4. Core Competencies

The 'core competencies' refer to the range of skills that would be expected to have been acquired and practised by the Food Officer in training, but as yet may have not become embedded through sustained practice. The competencies detailed below are those that would be expected of the so-called ‘Day Zero’ graduate:

  • Plan and execute the appropriate inspection, investigation or audit to characterise the hazard in context.
  • Plan and execute the means by which numerical sampling, survey or surveillance data might be secured to reinforce that which is known about the hazard.
  • Using the data obtained from sampling, surveying and surveillance organise and analyse this in form that allows the determination of the level of risk against the hazard.
  • Consider and consult the available standards, specifications and guidelines that relate to the matter in hand so as to establish the extent of the hazard and level of non-compliance.
  • Using the combination of first- and second-hand data thus secured, establish the case for intervention and the options available, taking into account the likely cost and beneficial outcome, and so its capacity to eliminate, reduce or otherwise mitigate the risk.
  • Where grounds need to be found for intervention based on legislative requirements, be prepared to demonstrate how formal action offers the most appropriate course of action, and where this focuses on the strength of the evidence obtained, consider how a successful defence, if any, might be mounted;
  • Understand the Food Officers role in securing evidence (and maintaining its integrity), preparing legal summaries, taking and writing witness statements, serving legal notices and presenting oneself as a credible witness.
  • Consider the limits to the effectiveness of the Food Officer working alone, and by so doing make a case for working with others or in partnership, routinely identifying with whom this might be affected (individuals, statutory agencies, private-sector) and the contribution that they might make to the outcome.

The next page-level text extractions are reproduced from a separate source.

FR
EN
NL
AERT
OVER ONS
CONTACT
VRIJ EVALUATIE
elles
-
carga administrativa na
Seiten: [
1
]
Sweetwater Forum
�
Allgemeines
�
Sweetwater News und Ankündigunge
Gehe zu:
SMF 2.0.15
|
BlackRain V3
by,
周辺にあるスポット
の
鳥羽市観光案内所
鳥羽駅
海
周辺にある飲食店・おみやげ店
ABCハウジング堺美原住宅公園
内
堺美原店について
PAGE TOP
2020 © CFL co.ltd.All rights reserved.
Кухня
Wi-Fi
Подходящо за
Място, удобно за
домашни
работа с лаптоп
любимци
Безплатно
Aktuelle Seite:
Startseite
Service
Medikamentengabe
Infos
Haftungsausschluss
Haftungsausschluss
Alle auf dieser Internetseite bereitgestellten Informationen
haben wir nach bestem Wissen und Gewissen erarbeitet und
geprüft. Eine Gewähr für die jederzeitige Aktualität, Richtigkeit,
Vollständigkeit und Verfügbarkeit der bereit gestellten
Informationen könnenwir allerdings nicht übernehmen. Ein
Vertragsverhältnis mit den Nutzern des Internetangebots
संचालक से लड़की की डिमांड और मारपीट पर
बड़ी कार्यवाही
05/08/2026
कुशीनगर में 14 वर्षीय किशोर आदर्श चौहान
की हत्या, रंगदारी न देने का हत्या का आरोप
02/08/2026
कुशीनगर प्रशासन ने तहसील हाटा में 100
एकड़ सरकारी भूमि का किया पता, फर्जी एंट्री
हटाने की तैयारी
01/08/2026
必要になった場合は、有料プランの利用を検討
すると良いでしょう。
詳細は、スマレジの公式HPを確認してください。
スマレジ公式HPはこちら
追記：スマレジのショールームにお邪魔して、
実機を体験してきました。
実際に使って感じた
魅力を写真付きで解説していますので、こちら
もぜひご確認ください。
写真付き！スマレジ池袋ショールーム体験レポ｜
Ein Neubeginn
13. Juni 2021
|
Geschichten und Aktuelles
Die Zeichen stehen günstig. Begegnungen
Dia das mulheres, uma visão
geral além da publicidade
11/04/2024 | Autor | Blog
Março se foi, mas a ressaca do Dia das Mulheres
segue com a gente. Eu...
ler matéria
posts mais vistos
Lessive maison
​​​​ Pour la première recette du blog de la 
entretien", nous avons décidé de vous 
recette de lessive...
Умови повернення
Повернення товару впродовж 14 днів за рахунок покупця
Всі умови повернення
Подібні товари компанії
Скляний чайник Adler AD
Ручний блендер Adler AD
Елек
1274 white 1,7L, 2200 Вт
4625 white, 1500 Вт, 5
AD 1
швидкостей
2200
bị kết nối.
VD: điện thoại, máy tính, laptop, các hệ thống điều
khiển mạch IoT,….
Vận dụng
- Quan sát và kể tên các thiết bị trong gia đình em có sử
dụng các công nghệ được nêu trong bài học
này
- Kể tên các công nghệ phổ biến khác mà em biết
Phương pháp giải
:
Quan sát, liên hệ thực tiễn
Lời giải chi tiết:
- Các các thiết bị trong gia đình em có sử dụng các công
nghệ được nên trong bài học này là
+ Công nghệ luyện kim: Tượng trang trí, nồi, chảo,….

  • Recognise that ‘reflection’ is an essential element of professional practice and that Food Officers should make a conscious effort to consider activities and interventions performed in terms of health outcome and the sensibilities of those affected.
  • Hold uppermost the need to be sensitive in all dealings with the public or commercial operators in that they have rights and responsibilities of their own, and that a successful outcome might require concessions and compromise.
  • Recognise the need to maintain the reputation of the profession of Food Officer by up-holding its code of professional ethics.